Brands that are doing well are emphasizing healthy attributes such as protein, sugar and fiber content on their packaging while also offering unique flavors, Simpson says. He cites One Bar, available in flavors such as birthday cake and maple glazed doughnut. According to IRI, One experienced double-digit gains in c-store sales in 2019.
Leaning on New Products
New products are the lifeblood of the snack category.
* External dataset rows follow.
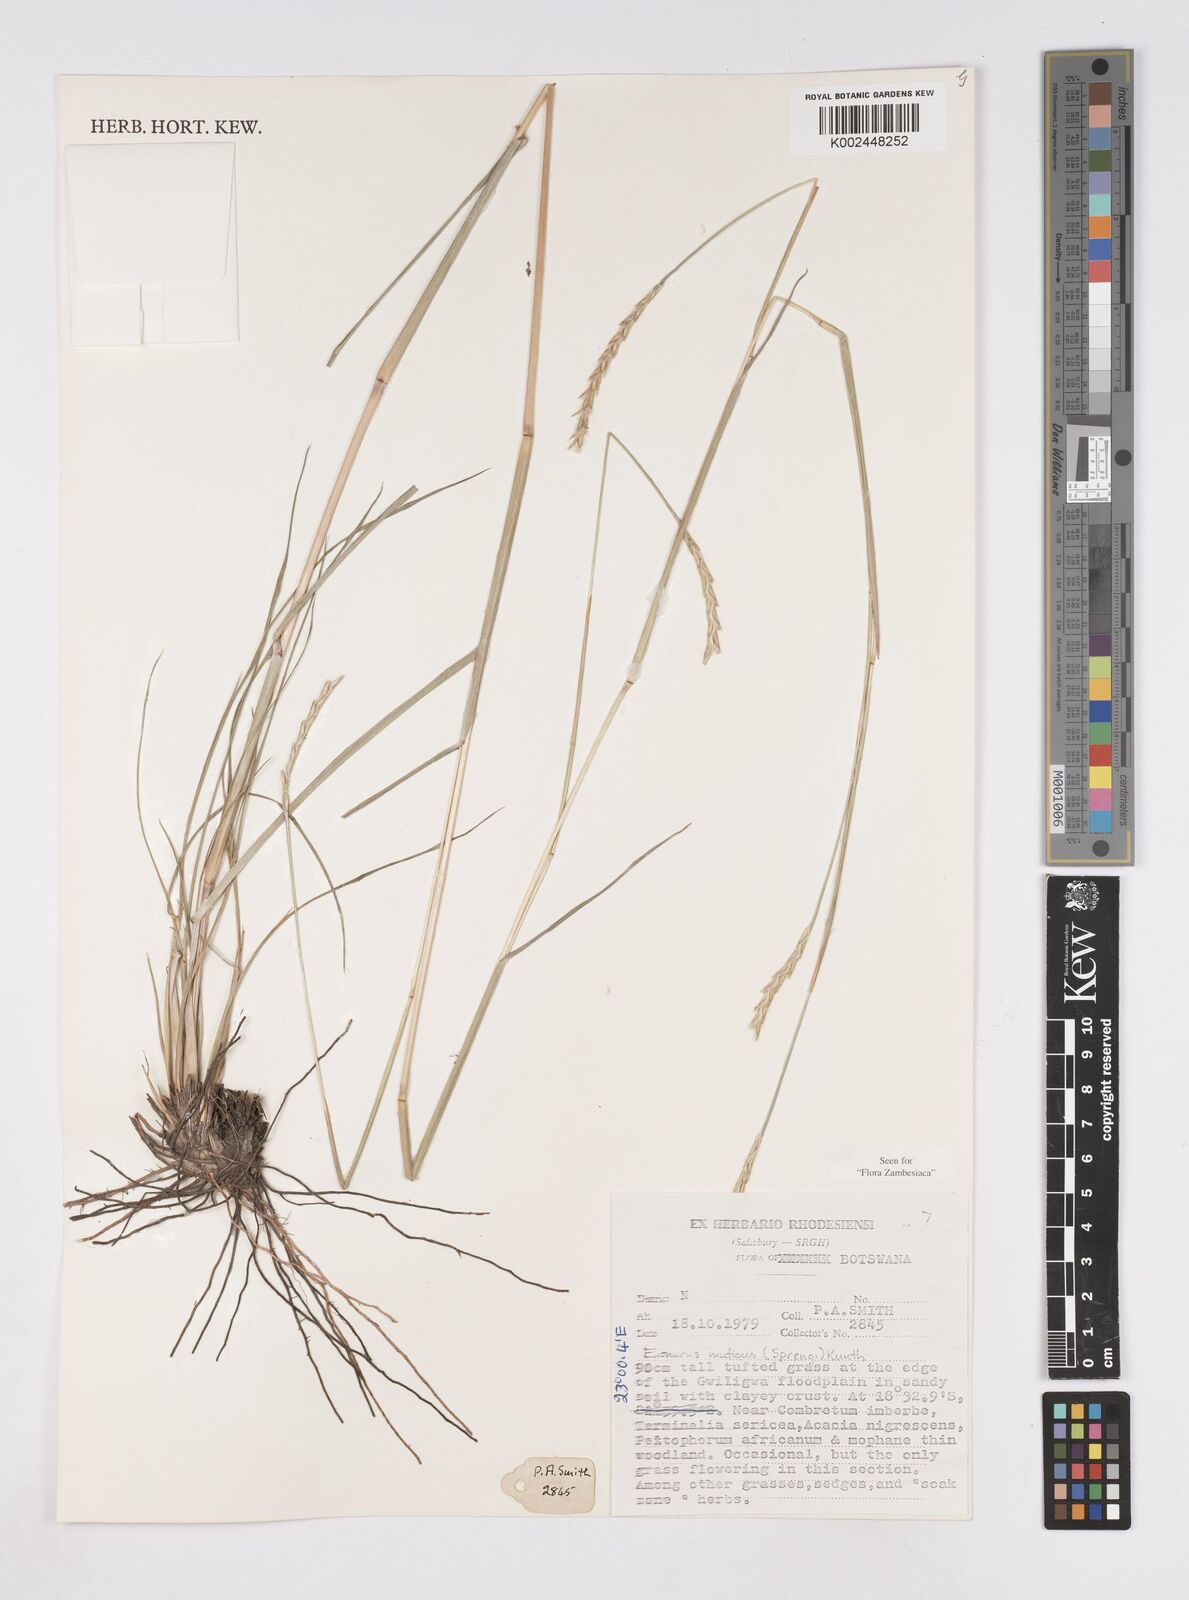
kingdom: Plantae
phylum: Tracheophyta
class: Liliopsida
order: Poales
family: Poaceae
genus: Elionurus
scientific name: Elionurus muticus
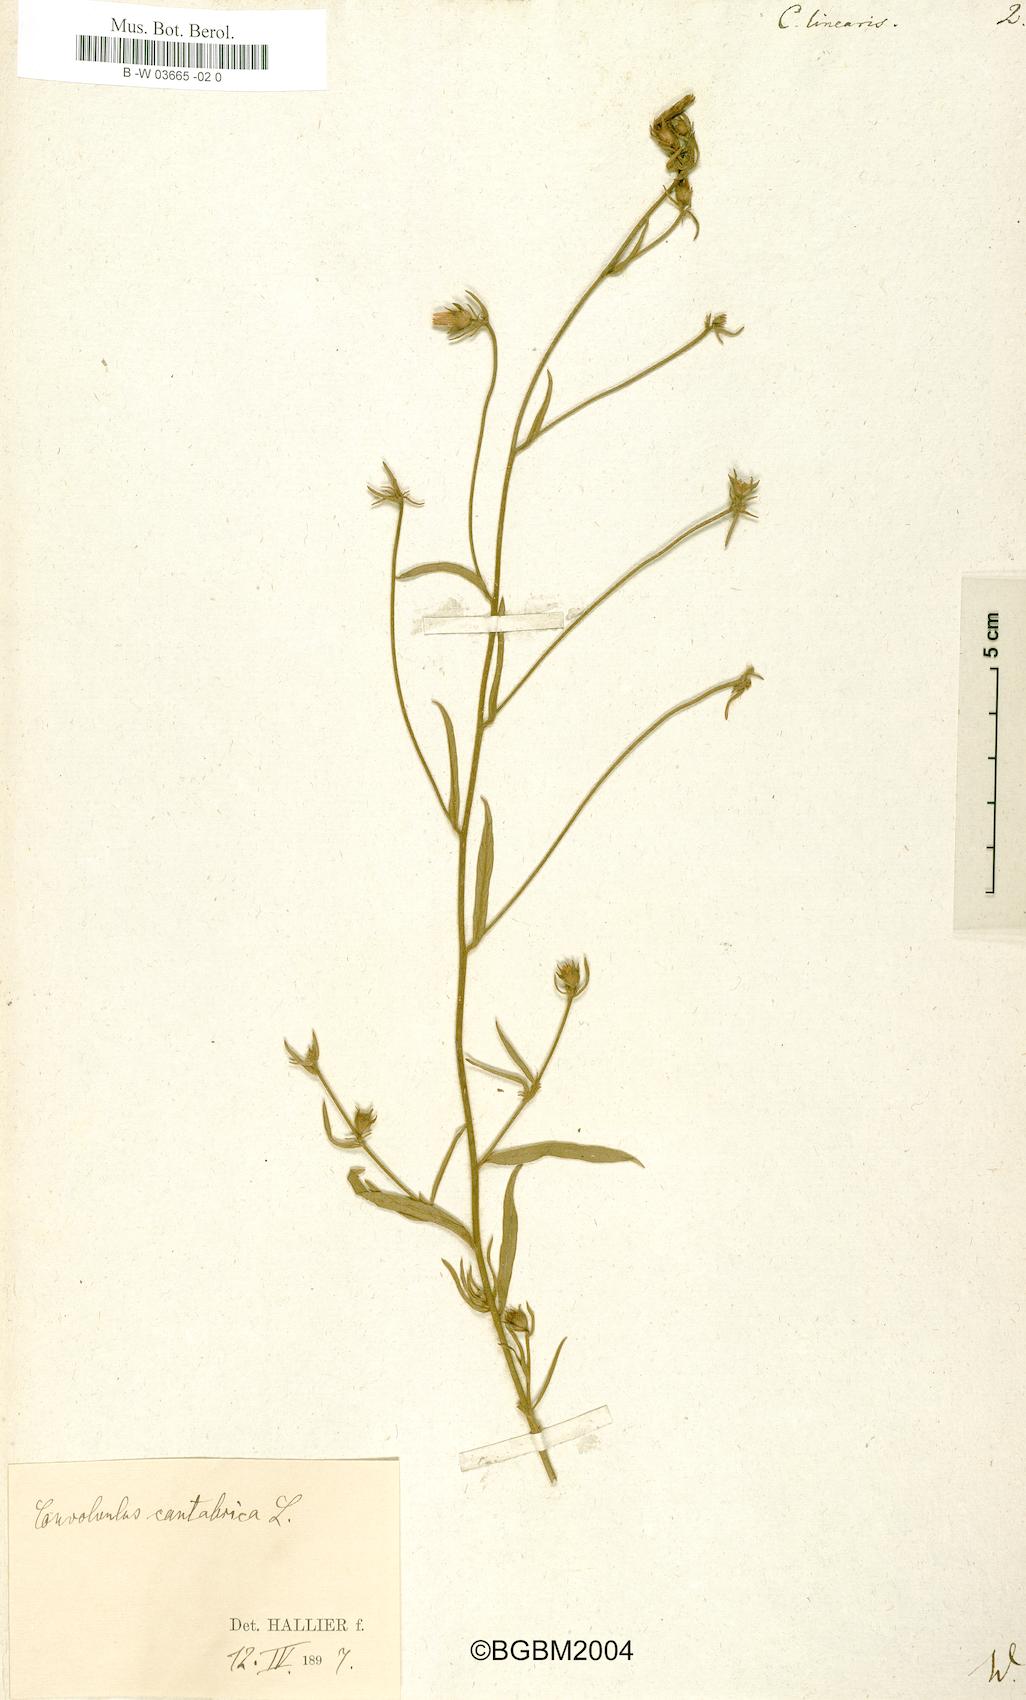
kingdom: Plantae
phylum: Tracheophyta
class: Magnoliopsida
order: Solanales
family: Convolvulaceae
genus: Convolvulus
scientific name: Convolvulus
Over the past year, spicy, healthful and high-protein items have risen to the top.
Dash In’s top three new snack items in 2019 were the 3.125-ounce Flamin’ Hot Doritos, 10-ounce Old Trapper beef jerky and The Wonderful Co.’s Wonderful Pistachios with no shells. In the nutritional/energy bar segment, Dash In added four Lenny & Larry’s vegan, high-protein nutritional cookie SKUs as part of its fall reset. “Three out of four of these SKUs are in the top 10 in sales dollars within that subcategory,” Frattarola says.
Gutierrez of MAPCO is hopeful that plant-based, nut- and dairy-free energy bars will catch on with consumers.
“I’m excited for that because I know there are parents out there who have kids that have allergies,” she says. One example is That’s It allergen-free fruit bars.
Letson of McLane sees novelty as a snacks draw in 2020. She cites The Most Stuf Oreos, Cheez-It Extra Cheesy, Slim Jim Savage Size meat stick and Mt. Olive Munchies kosher dill sticks as promising new snacks.
Rezene of Core-Mark is bullish on Schuman Cheese’s Whisps Parmesan Cheese Crisps, a keto-friendly product.
“Take a chance on the flavor profiles you previously might not have,” Rezene says.
Likewise, it’s important to pursue new promotions and strategies. Cerra says her company will ramp up snack promotions in 2020 and launch a loyalty platform and mobile app “that will open the door to promotional opportunities we didn’t have before.”
Dash In plans to expand its meat snack offerings; identify the top shippers and temporary displays that bring in the best limited-time offers; and keep a closer eye on pop culture trends that could inform snacking strategies.
“Our core customer at Dash In is looking to spend a minimal amount of time in our store,” Frattarola says, “and they’re trying to find snacks that provide indulgence, energy and even meal replacements to support their busy lives.”